E agora, depois de um considerável período de governos de esquerda, o país sofre uma guinada abrupta e oportunista para a direita. Mas este arranjo não está se sustentando e ameaça soçobrar no mesmo mar de ignomínias que levou à falência a administração anterior. Num período de pouco mais de um ano saímos de uma situação preocupante para uma posição desesperadora.

Na atualidade, não dá mais pra saber se a saída de Temer é boa ou é ruim para o país. O que observamos é que esse governo já não tem mais o respeito de ninguém. Os membros do Congresso Nacional, o Poder Legislativo, se acham proprietários do Poder Executivo e negociam abertamente para explorá-lo ao máximo. Em benefício próprio, é claro.

O mais terrível é saber que o partido que serviu de sustentação ao governo da ditadura, o Democratas (que foi ARENA, depois PDS, em seguida PFL e finalmente DEM, saracoteando mais que macaco de circo), com o deputado Rodrigo Maia, poderá voltar ao poder central, ocupando o principal cargo do nosso sistema presidencialista. Isto só poderia acontecer aqui, nesse quimérico país, cuja política se desenha como uma metáfora do inverossímil.

Esse argumento poderia muito bem fazer parte de uma narrativa ficcional, típica do realismo fantástico tão presente na literatura latino-americana. Parece mentira, mas é a mais pura verdade. Doses significativas das nossas idiossincrasias, nossos mais temíveis costumes na relação com a coisa pública se fazem presentes “como nunca antes na história desse país”. Costumes que se perpetuam sem que os revoltosos de plantão façam alguma coisa.

Em síntese, somos um povo à deriva, viajando por um mar de incertezas, indo de encontro a uma tempestade e acossado por piratas salteadores. Confesso que isso me deprime. Não em função do meu próprio futuro, mas pensando nas gerações vindouras, que nem imaginam o que as espera.

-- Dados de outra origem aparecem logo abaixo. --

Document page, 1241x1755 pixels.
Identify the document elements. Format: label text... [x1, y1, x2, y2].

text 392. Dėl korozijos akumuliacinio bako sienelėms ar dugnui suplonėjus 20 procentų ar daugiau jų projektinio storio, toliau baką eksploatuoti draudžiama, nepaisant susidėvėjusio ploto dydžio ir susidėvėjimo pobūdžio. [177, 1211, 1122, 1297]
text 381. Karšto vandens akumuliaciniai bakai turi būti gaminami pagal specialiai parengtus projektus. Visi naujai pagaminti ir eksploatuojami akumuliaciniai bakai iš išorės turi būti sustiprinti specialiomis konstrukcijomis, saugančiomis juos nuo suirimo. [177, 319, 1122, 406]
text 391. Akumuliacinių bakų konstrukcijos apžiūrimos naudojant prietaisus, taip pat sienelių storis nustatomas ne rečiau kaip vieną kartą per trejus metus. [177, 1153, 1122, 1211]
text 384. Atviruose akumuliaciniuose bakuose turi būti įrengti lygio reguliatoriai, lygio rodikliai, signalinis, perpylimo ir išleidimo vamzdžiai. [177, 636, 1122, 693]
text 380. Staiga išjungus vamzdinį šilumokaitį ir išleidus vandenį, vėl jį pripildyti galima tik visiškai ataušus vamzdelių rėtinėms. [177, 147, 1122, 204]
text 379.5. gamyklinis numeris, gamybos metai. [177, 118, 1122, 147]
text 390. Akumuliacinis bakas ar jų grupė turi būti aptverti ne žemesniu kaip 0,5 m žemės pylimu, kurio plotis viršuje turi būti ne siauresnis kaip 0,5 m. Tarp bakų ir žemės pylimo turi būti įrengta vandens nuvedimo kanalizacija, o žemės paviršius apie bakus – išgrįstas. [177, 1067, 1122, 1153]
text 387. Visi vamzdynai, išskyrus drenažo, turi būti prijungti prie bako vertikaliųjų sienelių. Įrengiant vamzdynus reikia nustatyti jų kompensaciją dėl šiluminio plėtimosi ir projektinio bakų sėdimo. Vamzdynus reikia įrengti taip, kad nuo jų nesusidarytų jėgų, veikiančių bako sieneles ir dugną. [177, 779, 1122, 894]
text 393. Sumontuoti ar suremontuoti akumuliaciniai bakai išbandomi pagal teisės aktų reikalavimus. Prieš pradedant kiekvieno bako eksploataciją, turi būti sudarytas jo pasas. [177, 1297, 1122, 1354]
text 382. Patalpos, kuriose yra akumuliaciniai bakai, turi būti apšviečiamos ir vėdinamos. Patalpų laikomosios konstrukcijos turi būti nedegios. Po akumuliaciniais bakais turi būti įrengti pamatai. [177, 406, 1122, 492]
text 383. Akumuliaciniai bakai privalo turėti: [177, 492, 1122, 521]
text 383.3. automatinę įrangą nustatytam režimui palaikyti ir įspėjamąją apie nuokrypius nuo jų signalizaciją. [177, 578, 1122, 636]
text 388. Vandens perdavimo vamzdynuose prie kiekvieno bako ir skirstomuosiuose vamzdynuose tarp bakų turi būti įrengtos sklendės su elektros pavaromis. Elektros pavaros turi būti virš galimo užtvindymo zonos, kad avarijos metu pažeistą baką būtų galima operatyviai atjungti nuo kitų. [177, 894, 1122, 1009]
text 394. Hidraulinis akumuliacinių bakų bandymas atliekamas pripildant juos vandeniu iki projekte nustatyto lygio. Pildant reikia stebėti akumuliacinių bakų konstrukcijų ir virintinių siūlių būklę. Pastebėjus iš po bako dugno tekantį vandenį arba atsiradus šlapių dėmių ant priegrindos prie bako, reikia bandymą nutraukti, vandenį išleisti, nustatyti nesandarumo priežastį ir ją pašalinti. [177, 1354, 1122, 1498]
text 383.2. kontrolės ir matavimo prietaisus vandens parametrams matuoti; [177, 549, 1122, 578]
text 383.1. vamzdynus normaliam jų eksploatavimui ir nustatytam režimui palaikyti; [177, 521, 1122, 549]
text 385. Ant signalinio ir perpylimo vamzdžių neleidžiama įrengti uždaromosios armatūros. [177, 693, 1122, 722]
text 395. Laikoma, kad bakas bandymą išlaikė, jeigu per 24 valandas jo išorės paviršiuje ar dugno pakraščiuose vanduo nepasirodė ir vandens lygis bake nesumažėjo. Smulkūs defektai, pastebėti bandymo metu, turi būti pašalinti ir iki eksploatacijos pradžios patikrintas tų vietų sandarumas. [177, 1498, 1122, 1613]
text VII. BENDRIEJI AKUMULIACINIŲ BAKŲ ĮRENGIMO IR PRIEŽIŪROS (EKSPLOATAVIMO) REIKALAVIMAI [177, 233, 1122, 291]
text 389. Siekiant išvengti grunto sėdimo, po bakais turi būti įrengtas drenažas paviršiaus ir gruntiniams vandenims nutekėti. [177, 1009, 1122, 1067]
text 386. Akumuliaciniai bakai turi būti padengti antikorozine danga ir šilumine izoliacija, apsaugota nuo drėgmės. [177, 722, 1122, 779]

Em função disso tudo, não conseguimos ver a luz no fim do túnel. Ainda que pudesse ser vista, ela poderia simplesmente ser uma imensa placa luminosa, de neon colorido, com os dizeres em letras garrafais: “Gran Circus Brazil”.

*José Nário é escritor, engenheiro florestal, especialista em Informática na Educação, Gestão Ambiental e Educação Inclusiva e autor dos livros “Lelezinho, o pintinho que ciscava pra frente e andava pra trás”, “Lelezinho vai à escola” e “Minha janela para o nascente”.